- What you will do
Nothing but the pictures is dropped; write out all the remaining data below exactly.

- Materials provided

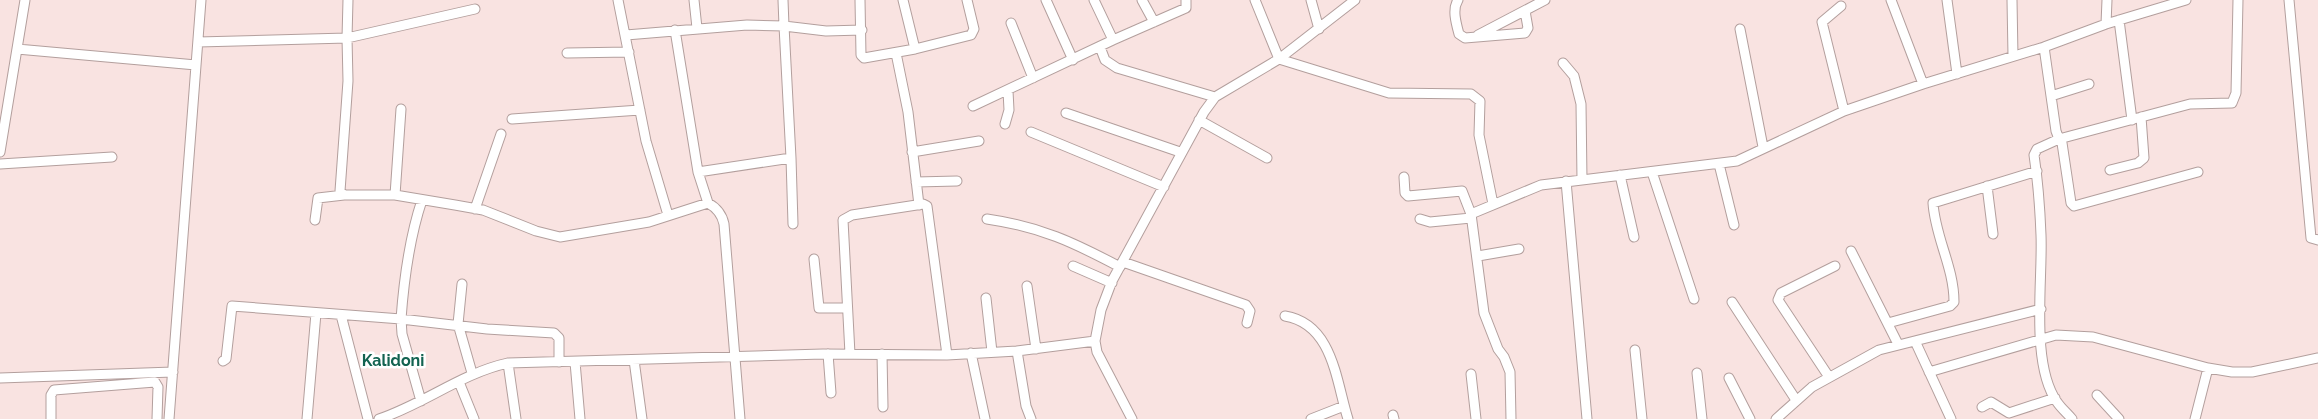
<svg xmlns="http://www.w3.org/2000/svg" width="2318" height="419" viewBox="0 0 2318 419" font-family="Raleway,sans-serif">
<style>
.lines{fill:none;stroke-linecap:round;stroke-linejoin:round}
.street-casing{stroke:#b39f9d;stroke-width:11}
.street{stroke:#fff;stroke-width:9}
.labels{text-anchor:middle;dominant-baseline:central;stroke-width:5;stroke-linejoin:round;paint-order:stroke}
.quarter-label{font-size:16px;font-weight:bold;fill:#136351;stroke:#fff}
</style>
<rect width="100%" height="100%" fill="#f9e3e1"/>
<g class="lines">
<defs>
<path id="street" d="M348,0L347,38L475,9
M618,0L646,141L668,215
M694,0L697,28
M860,0L861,55L864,58L915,49L903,0
M1046,0L1073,60
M1142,0L1154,22
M1255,0L1279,59L1389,93L1471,94L1480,101L1479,135L1493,204
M1311,0L1319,29
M1458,0C1452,9 1456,23 1459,34L1465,38L1525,33L1528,28L1525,11
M1891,0L1923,84
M1947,0L1957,74
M2012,0L2013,56
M2289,0L2311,238L2318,240
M1841,6L1822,22L1844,111
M2119,20L2132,120
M1011,23L1033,78
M2106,24L2107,0
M1740,29L1763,147
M675,30L698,172L708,203
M626,35L747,25L784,26L783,0
M1478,35L1545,0
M1113,40L1186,8V0
M198,42L347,38L348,81L340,191L344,195H395L455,205L483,210L536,231L560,237L649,222L708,203C717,208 722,214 724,224L740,419
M1100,47L1105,60L1117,68L1215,97
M2044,47L2056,131L2059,139L2037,149L2034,155C2038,182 2040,209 2041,235C2043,280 2030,364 2057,402C2061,408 2067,413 2072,419
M17,49L196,65
M915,49L971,35L974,29L967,0
M567,53L629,52
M896,53L908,112L919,205
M1563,63L1574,76L1581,104L1582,180
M2051,96L2089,84
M973,106L1113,40L1094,0
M1066,113L1180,152
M512,119L640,110
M1199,120L1267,158
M1005,124L1009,110L1008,91
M1031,132L1164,187
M0,152L25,0
M912,152L979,141
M791,158L784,26L826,31L862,30
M0,164L112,157
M1719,164L1734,225
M2110,170L2138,163L2144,158L2141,117
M698,172L791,158L793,224
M1652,172L1694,299
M2198,172L2074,206L2071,203L2062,143L2059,139L2190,104L2232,103L2236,93L2238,0
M1620,175L1634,237
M1404,177L1405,193L1408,196L1462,191L1471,214
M1566,181L1587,419
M916,182L957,181
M1987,186L1993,234
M395,195L401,109
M422,200C409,239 404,278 401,319L487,329L554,333L559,338V362
M475,209L501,134
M987,219C1041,227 1073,242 1120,267
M1420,219L1430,222L1471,218
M315,220L318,198L344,195
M1851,251L1898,344
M1478,256L1519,249
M814,259L819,308H847
M1123,262L1246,305L1250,311L1247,323
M1073,266L1112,283
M462,284L458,324L472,373
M1027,286L1036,349
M986,298L992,352
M1732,302L1796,400
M341,315L368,419
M1285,316C1333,324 1336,381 1348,419
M1888,323L1950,306L1954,302C1954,267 1935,237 1933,203L2037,171
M1915,341L1951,419
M1635,350L1642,419
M1017,351L1026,406L1031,419
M971,353L985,419
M828,354L831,393
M850,354L843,220L852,215L923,204L927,206L947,355
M882,354L883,407
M634,360L642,419
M223,361L226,359L232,306L401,319L402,334L421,401
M575,362L580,419
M508,363L516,419
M1929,372L2056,335L2093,337L2208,368L2232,372H2252L2318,358
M1697,373L1702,419
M1471,374L1476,419
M1829,377L1778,300L1781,293L1835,266
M0,378L173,372
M1729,378L1750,419
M459,382L474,419
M2097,395L2119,419
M1982,407L1991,402L2009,413L2055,398
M1393,415L1394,419
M51,419V395L54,390L155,382L158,387L157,419
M169,419L201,0
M307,419L316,313
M379,419C424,404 462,373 508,363L823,354L947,355L1017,351L1095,341
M1132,419L1097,352L1095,341L1101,310L1112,281L1204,112L1215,97L1279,59L1355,0
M1311,419L1344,406
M1511,419L1510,372L1504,357L1498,349L1484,313L1471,214L1541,185L1737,161L1844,111L1923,84L2044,47L2106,24L2186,0
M1776,419L1812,387L1879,350L2041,309
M2195,419L2208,368"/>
</defs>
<!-- street casing -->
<use href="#street" class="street-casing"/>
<!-- street -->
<use href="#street" class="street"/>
</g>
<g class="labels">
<!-- quarter labels -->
<g class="quarter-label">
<text x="393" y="360">Kalidoni</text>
</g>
</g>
</svg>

- Written solution
<svg xmlns="http://www.w3.org/2000/svg" width="2318" height="419" viewBox="0 0 2318 419" font-family="Raleway,sans-serif">
<style>
.lines{fill:none;stroke-linecap:round;stroke-linejoin:round}
.street-casing{stroke:#b39f9d;stroke-width:11}
.street{stroke:#fff;stroke-width:9}
.labels{text-anchor:middle;dominant-baseline:central;stroke-width:5;stroke-linejoin:round;paint-order:stroke}
.quarter-label{font-size:16px;font-weight:bold;fill:#136351;stroke:#fff}
</style>
<rect width="100%" height="100%" fill="#f9e3e1"/>
<g class="lines">
<defs>
<path id="street" d="M348,0L347,38L475,9
M618,0L646,141L668,215
M694,0L697,28
M860,0L861,55L864,58L915,49L903,0
M1046,0L1073,60
M1142,0L1154,22
M1255,0L1279,59L1389,93L1471,94L1480,101L1479,135L1493,204
M1311,0L1319,29
M1458,0C1452,9 1456,23 1459,34L1465,38L1525,33L1528,28L1525,11
M1891,0L1923,84
M1947,0L1957,74
M2012,0L2013,56
M2289,0L2311,238L2318,240
M1841,6L1822,22L1844,111
M2119,20L2132,120
M1011,23L1033,78
M2106,24L2107,0
M1740,29L1763,147
M675,30L698,172L708,203
M626,35L747,25L784,26L783,0
M1478,35L1545,0
M1113,40L1186,8V0
M198,42L347,38L348,81L340,191L344,195H395L455,205L483,210L536,231L560,237L649,222L708,203C717,208 722,214 724,224L740,419
M1100,47L1105,60L1117,68L1215,97
M2044,47L2056,131L2059,139L2037,149L2034,155C2038,182 2040,209 2041,235C2043,280 2030,364 2057,402C2061,408 2067,413 2072,419
M17,49L196,65
M915,49L971,35L974,29L967,0
M567,53L629,52
M896,53L908,112L919,205
M1563,63L1574,76L1581,104L1582,180
M2051,96L2089,84
M973,106L1113,40L1094,0
M1066,113L1180,152
M512,119L640,110
M1199,120L1267,158
M1005,124L1009,110L1008,91
M1031,132L1164,187
M0,152L25,0
M912,152L979,141
M791,158L784,26L826,31L862,30
M0,164L112,157
M1719,164L1734,225
M2110,170L2138,163L2144,158L2141,117
M698,172L791,158L793,224
M1652,172L1694,299
M2198,172L2074,206L2071,203L2062,143L2059,139L2190,104L2232,103L2236,93L2238,0
M1620,175L1634,237
M1404,177L1405,193L1408,196L1462,191L1471,214
M1566,181L1587,419
M916,182L957,181
M1987,186L1993,234
M395,195L401,109
M422,200C409,239 404,278 401,319L487,329L554,333L559,338V362
M475,209L501,134
M987,219C1041,227 1073,242 1120,267
M1420,219L1430,222L1471,218
M315,220L318,198L344,195
M1851,251L1898,344
M1478,256L1519,249
M814,259L819,308H847
M1123,262L1246,305L1250,311L1247,323
M1073,266L1112,283
M462,284L458,324L472,373
M1027,286L1036,349
M986,298L992,352
M1732,302L1796,400
M341,315L368,419
M1285,316C1333,324 1336,381 1348,419
M1888,323L1950,306L1954,302C1954,267 1935,237 1933,203L2037,171
M1915,341L1951,419
M1635,350L1642,419
M1017,351L1026,406L1031,419
M971,353L985,419
M828,354L831,393
M850,354L843,220L852,215L923,204L927,206L947,355
M882,354L883,407
M634,360L642,419
M223,361L226,359L232,306L401,319L402,334L421,401
M575,362L580,419
M508,363L516,419
M1929,372L2056,335L2093,337L2208,368L2232,372H2252L2318,358
M1697,373L1702,419
M1471,374L1476,419
M1829,377L1778,300L1781,293L1835,266
M0,378L173,372
M1729,378L1750,419
M459,382L474,419
M2097,395L2119,419
M1982,407L1991,402L2009,413L2055,398
M1393,415L1394,419
M51,419V395L54,390L155,382L158,387L157,419
M169,419L201,0
M307,419L316,313
M379,419C424,404 462,373 508,363L823,354L947,355L1017,351L1095,341
M1132,419L1097,352L1095,341L1101,310L1112,281L1204,112L1215,97L1279,59L1355,0
M1311,419L1344,406
M1511,419L1510,372L1504,357L1498,349L1484,313L1471,214L1541,185L1737,161L1844,111L1923,84L2044,47L2106,24L2186,0
M1776,419L1812,387L1879,350L2041,309
M2195,419L2208,368"/>
</defs>
<!-- street casing -->
<use href="#street" class="street-casing"/>
<!-- street -->
<use href="#street" class="street"/>
</g>
<g class="labels">
<!-- quarter labels -->
<g class="quarter-label">
<text x="393" y="360">Kalidoni</text>
</g>
</g>
</svg>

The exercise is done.